Friday, February 1, 2008

America Betrayed: Will Progressives Take the Fall?

By Joe Brewer and Scott Parkinson, AlterNet
Posted on February 1, 2008, Printed on February 1, 2008
http://www.alternet.org/story/75646/

The story of Iraq will be told as a story of betrayal. But which version of that story prevails -- who is cast as the betrayer -- will have profound and lasting consequences for the future of our country.

As we enter this crucial election year, progressives need to be wary that our greatest strength, our longstanding opposition to the debacle in Iraq, could become our greatest weakness. A trap has been set to clamp down on progressives when the apparent progress from the "surge" inevitably unravels into a new round of intense violence.

Are we going to sit idly by while right-wing millionaires and billionaires fund campaigns like Freedom's Watch, with its plans to spend $250 million this year to smear progressive leaders as betrayers? We need to set the terms of the debate before the barrage of deceptions issue forth. At this critical time in our nation's history, the consequences of inaction and complacency could not be more dire.

The truth is that we have been betrayed by an extremist right-wing ideology that currently goes by the name "conservative." Its well-funded message machine lulled the public into a false confidence that led to the most devastating abuse of our military for private gain in this country's history. Contrary to the arguments of many critics, this is not simply a botched policy or misguided approach.

An exceptional story

A trap has been set for progressives, and it comes in the form of a story. The betrayal has been made possible by the conservative take on the Myth of American Exceptionalism. This belief that we are the Great Nation, whose military endeavors always side with the Good, has set in motion a vicious cycle. It is the belief that our country is inherently good and our military strength is unrivaled. Consistency requires that our "enemy" must be evil and is always the lesser foe. Failure is impossible in a fair contest. If we lose, it must be a failure from within. We must have been betrayed.

Kevin Baker, in a Harper's article published in 2006, distilled this tale of betrayal into a political formula used by conservatives:

* Advocate some momentarily popular but reckless policy.

RECORDS SHOWN:
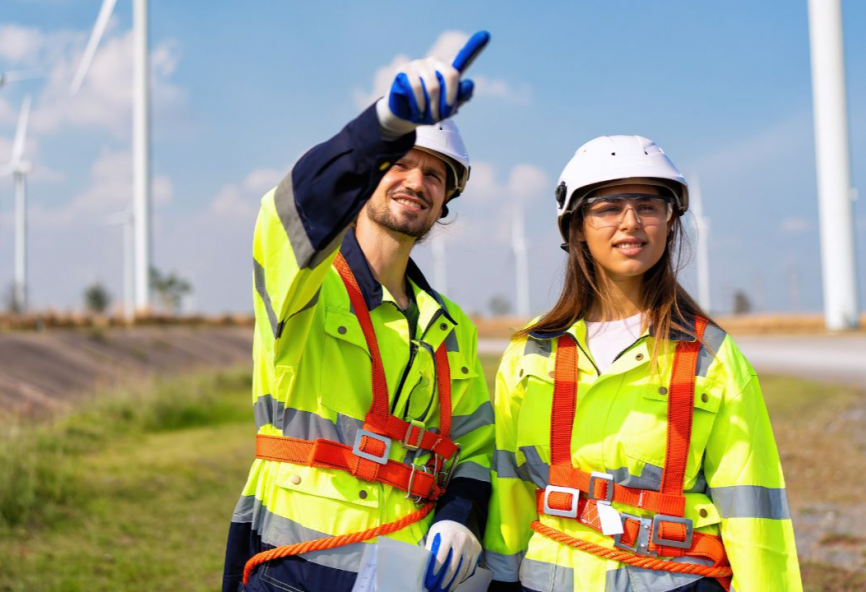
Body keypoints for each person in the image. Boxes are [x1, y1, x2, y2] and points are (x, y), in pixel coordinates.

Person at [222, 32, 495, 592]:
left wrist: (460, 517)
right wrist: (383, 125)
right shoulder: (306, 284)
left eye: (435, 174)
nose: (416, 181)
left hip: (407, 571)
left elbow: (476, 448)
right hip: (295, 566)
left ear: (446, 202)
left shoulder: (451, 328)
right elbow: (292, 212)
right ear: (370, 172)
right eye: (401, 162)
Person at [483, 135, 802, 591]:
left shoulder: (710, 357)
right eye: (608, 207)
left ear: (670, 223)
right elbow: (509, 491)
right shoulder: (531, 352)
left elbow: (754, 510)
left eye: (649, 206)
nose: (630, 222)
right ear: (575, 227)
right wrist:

...

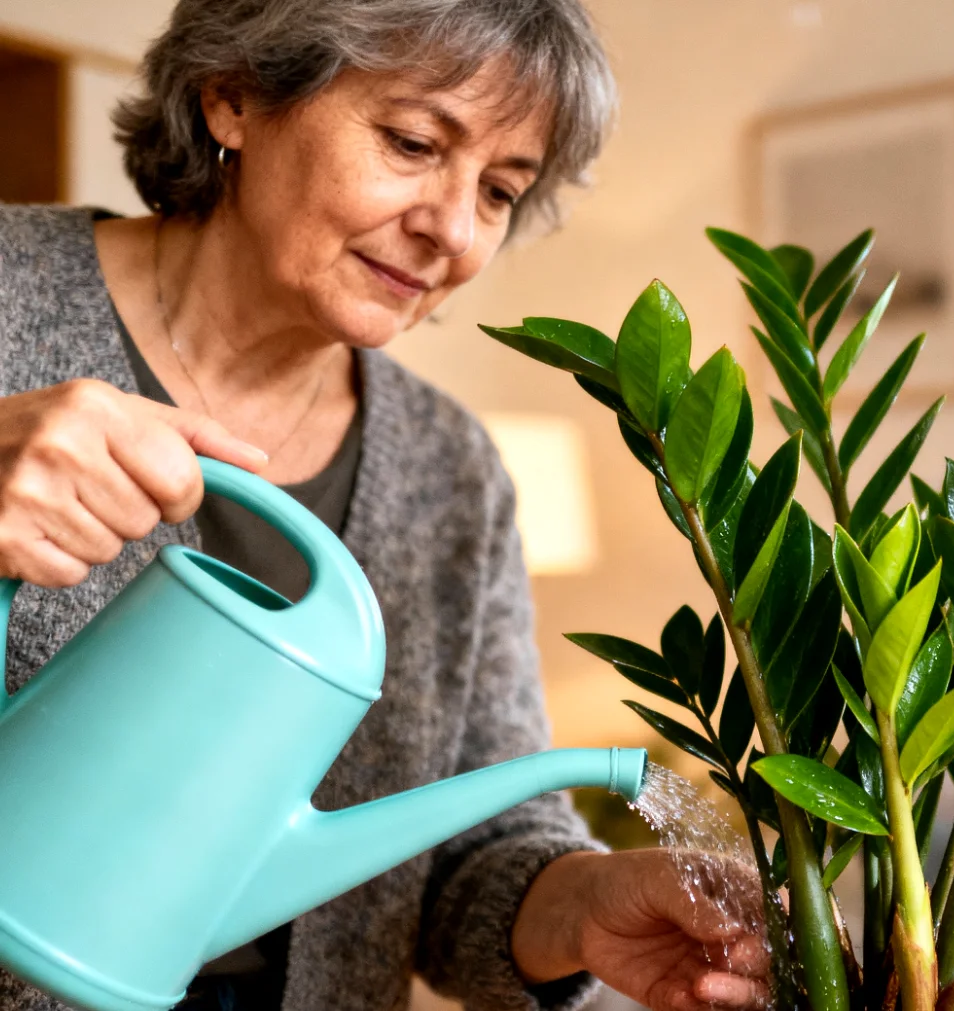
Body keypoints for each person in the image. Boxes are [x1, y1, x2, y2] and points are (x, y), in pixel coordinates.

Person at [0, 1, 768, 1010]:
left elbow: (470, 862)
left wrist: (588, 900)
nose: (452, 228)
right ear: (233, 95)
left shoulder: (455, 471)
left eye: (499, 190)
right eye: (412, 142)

---

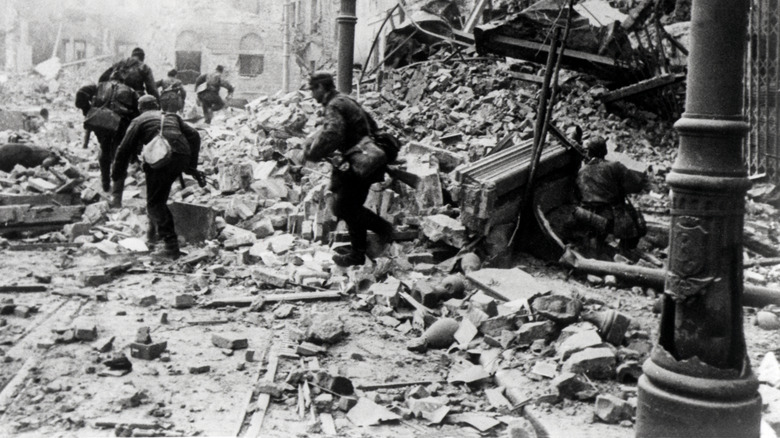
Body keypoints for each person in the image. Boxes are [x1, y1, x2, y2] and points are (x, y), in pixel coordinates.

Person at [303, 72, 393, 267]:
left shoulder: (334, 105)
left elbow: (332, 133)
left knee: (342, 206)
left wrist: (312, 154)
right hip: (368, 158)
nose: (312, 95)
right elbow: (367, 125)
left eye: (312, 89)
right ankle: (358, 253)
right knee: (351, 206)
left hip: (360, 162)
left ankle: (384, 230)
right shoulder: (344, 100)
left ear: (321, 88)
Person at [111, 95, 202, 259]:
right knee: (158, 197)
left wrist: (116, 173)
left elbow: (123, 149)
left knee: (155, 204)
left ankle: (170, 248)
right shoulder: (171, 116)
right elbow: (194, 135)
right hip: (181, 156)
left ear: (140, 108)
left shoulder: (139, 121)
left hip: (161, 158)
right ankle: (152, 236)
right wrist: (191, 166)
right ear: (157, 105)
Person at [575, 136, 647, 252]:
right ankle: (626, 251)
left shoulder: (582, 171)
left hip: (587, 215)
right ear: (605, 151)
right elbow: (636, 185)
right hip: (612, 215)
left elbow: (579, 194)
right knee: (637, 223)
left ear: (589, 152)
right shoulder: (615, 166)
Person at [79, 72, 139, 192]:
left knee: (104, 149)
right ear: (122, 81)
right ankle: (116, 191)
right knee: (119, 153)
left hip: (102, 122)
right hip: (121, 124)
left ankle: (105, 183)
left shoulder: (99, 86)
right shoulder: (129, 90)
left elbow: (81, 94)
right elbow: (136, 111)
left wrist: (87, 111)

WORK TO COMPLETE:
1. Reproduce the stretch of the Iraq betrayal piece from "America Betrayed: Will" through "of intense violence." word for word.
2. Condense the paragraph of the Iraq betrayal piece beginning "A trap has been set for progressives, and it comes in the form of a story" into a bulleted list that keeps its main points.
Work only from the Iraq betrayal piece.

ANSWERS BELOW:
1.
America Betrayed: Will Progressives Take the Fall?

By Joe Brewer and Scott Parkinson, AlterNet
Posted on February 1, 2008, Printed on February 1, 2008
http://www.alternet.org/story/75646/

The story of Iraq will be told as a story of betrayal. But which version of that story prevails -- who is cast as the betrayer -- will have profound and lasting consequences for the future of our country.

As we enter this crucial election year, progressives need to be wary that our greatest strength, our longstanding opposition to the debacle in Iraq, could become our greatest weakness. A trap has been set to clamp down on progressives when the apparent progress from the "surge" inevitably unravels into a new round of intense violence.

2.
- The trap set for progressives takes the form of a story.
- The conservative take on the Myth of American Exceptionalism makes the betrayal possible.
- That myth casts the country as the Great Nation, inherently good, with unrivaled military strength and military endeavors that always side with the Good. This belief sets a vicious cycle in motion.
- For consistency, the "enemy" must be evil and always the lesser foe.
- Failure is impossible in a fair contest, so a loss must be a failure from within, meaning a betrayal.